Thank you very much for pointing me to this bit of free information.

Before I set aside the time to read it thoroughly, what other tools/knowledge should I be accumulating? One of the key things that I don't understand is how to properly value the options prices although there are Excel spreadsheets and calculators. There seems to be often a large gap between the Bid Ask prices on options. I'm sure knowledgeable people have a tried and tested method for quickly discerning value amongst the chaff.


----------



## humble_pie (Jun 7, 2009)

perhaps you could post an example.

it would save time.


----------



## BCD (Apr 30, 2009)

*Interactive broker commission.*

Can someone give feed back what are the commission of IB?


----------



## FrugalTrader (Oct 13, 2008)

BCD said:


> Can someone give feed back what are the commission of IB?

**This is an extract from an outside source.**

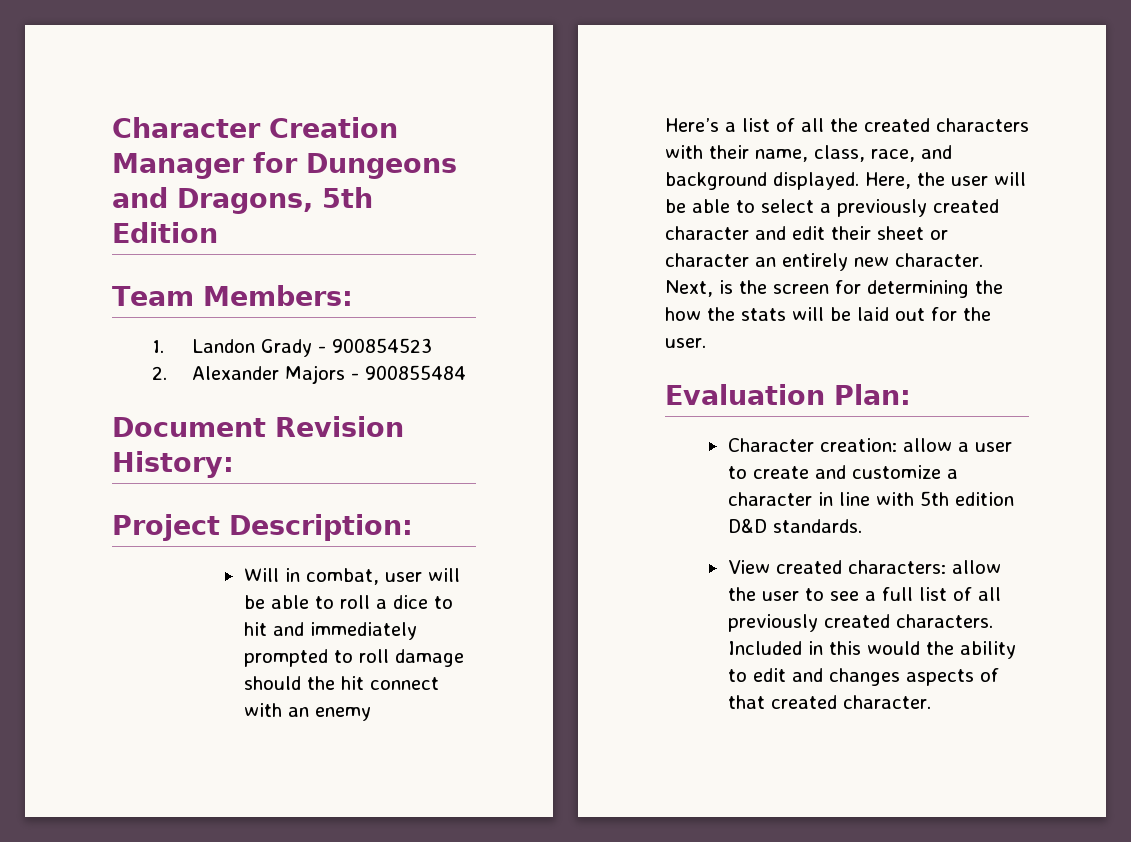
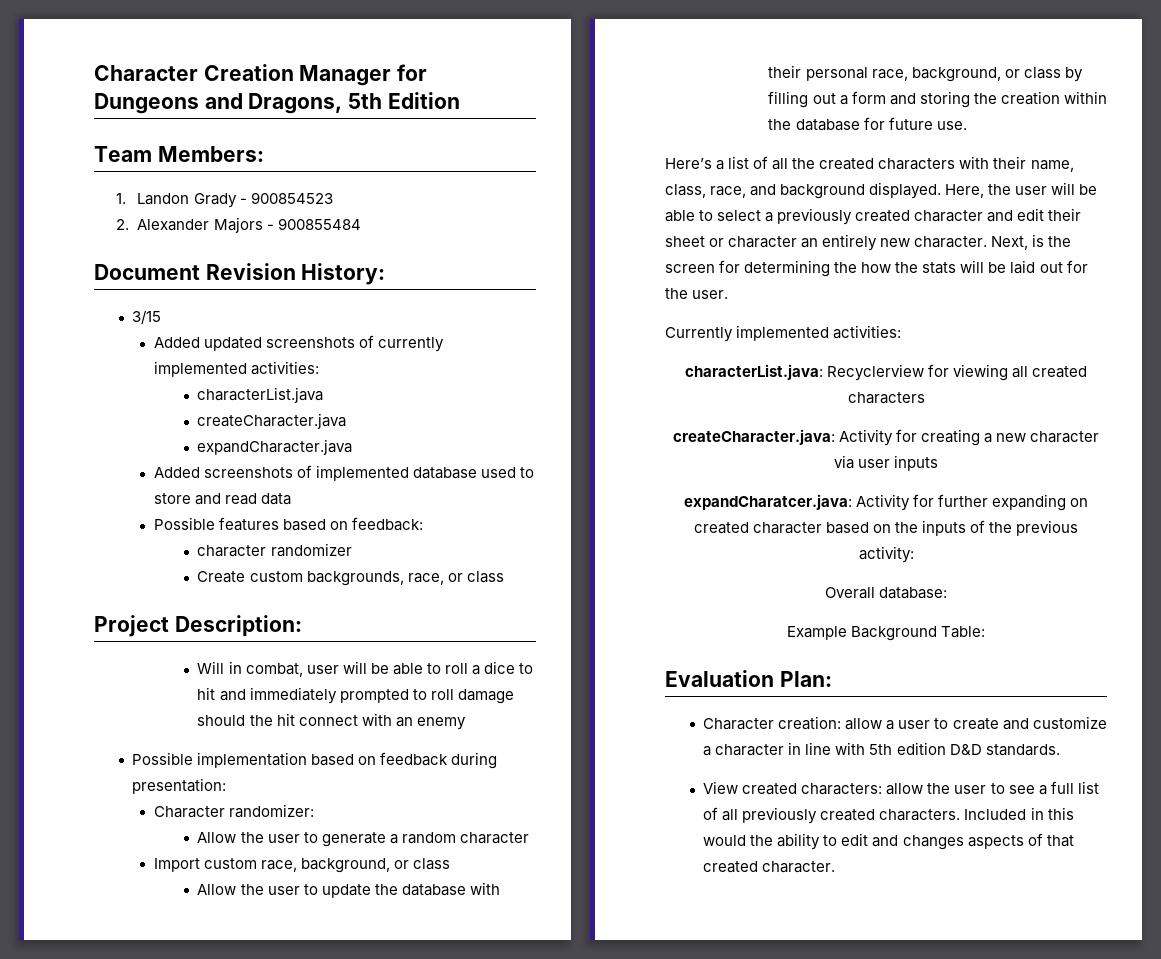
(234, 464) none -> [132,310,162,324] [153,335,445,352] [153,361,320,377] [197,387,324,403] [197,413,347,429] [197,439,353,455] [153,465,535,481] [153,493,292,505] [153,517,424,531] [197,543,352,557] [197,571,504,586] // 3/15 // Added updated screenshots of currently implemented activities: // characterList.java // createCharacter.java // expandCharacter.java // Added screenshots of implemented database used to store and read data // Possible features based on feedback: // character randomizer // Create custom backgrounds, race, or class
(371, 714) none -> [132,752,498,769] [132,778,227,794] [153,804,315,818] [197,832,529,847] [153,858,451,873] [197,882,500,898] [768,65,1083,82] [768,91,1107,108] [768,117,967,131] // Possible implementation based on feedback during presentation: // Character randomizer: // Allow the user to generate a random character // Import custom race, background, or class // Allow the user to update the database with their personal race, background, or class by filling out a form and storing the creation within the database for future use.
(706, 343) none -> [665,325,902,342] [684,364,1088,381] [847,392,925,404] [672,429,1100,446] [833,455,939,471] [683,494,1089,511] [693,520,1079,536] [858,546,914,563] [824,587,948,599] [786,626,986,641] // Currently implemented activities: // characterList.java: Recyclerview for viewing all created characters // createCharacter.java: Activity for creating a new character via user inputs // expandCharatcer.java: Activity for further expanding on created character based on the inputs of the previous activity: // Overall database: // Example Background Table:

Here is my interactive brokers review (I have an account) that I wrote a while back which includes commissions/fees.


----------



## avrex (Nov 14, 2010)

BCD said:


> Can someone give feed back what are the commission of IB?


Am I reading this right?

US options at Interactive Brokers cost USD 0.70 per contract.

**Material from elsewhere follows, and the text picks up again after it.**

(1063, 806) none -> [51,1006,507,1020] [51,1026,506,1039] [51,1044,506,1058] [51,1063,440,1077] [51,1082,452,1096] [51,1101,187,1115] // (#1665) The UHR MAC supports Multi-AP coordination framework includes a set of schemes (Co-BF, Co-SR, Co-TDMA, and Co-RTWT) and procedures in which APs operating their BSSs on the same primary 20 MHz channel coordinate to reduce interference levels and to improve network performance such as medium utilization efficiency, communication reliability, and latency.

Meanwhile at the Canadian banks (TDW, Scotia iTrade) the cost is $9.99 + $1.25/contract.

Example, 5 US equity option contracts:
Iteractive Brokers (IB) = $ 3.50 USD
Canadian Banks = $ 16.24 USD

Originally I had heard some negative reviews of IB. But at those savings, I almost can't go with a Canadian bank.

Anyone else out there with IB? Any negative comments? Any other low-cost option providers that you would recommend.


----------